🤖 AI Summary
This work addresses the limitations of existing large language models in Verilog code generation, which often rely heavily on proprietary models or external verification tools, resulting in high costs, privacy concerns, and insufficient functional correctness. To overcome these challenges, the authors propose a unified multi-agent framework that leverages a testbench-driven verification mechanism to automatically generate inference-oriented training data. Combined with a test-time expansion strategy, this approach enables iterative generation, verification, and debugging of RTL designs entirely without external tools. Through local fine-tuning alone, the method significantly improves functional correctness.
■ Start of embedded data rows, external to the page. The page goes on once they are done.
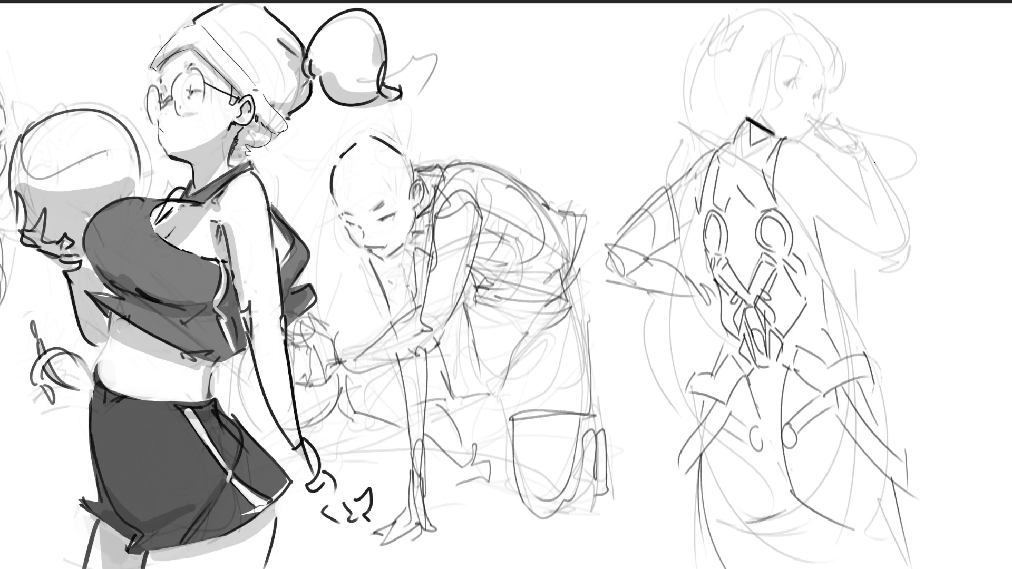
# Step: Add shoulder and back strokes and settle the raised arm's shoulder-to-elbow line
pyautogui.moveTo(811, 204); pyautogui.dragTo(815, 221)
pyautogui.moveTo(794, 231); pyautogui.dragTo(815, 229)
pyautogui.moveTo(786, 135)
pyautogui.mouseDown()
pyautogui.moveTo(805, 141)
pyautogui.moveTo(874, 220)
pyautogui.mouseUp()
pyautogui.press('ctrl+z')
pyautogui.moveTo(800, 137)
pyautogui.mouseDown()
pyautogui.moveTo(845, 180)
pyautogui.moveTo(823, 225)
pyautogui.mouseUp()
pyautogui.press('ctrl+z')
Evaluated on the VerilogEval-v2, RTLLM-v2, and CVDP benchmarks, it surpasses the current state-of-the-art model, QiMeng-CodeV-R1, while using fewer training resources.
📝 Abstract
Large language models (LLMs) have recently emerged as a promising approach for automating Verilog code generation; however, existing methods primarily emphasize syntactic correctness and often rely on commercial models or external verification tools, which introduces concerns regarding cost, data privacy, and limited guarantees of functional correctness. This work proposes a unified multi-agent framework for reasoning-oriented training data generation with integrated testbench-driven verification, enabling locally fine-tuned LLMs, SiliconMind-V1, to iteratively generate, test, and debug Register-Transfer Level (RTL) designs through test-time scaling. Experimental results on representative benchmarks (VerilogEval-v2, RTLLM-v2, and CVDP) demonstrate that the proposed approach outperforms the state-of-the-art QiMeng-CodeV-R1 in functional correctness while using fewer training resources.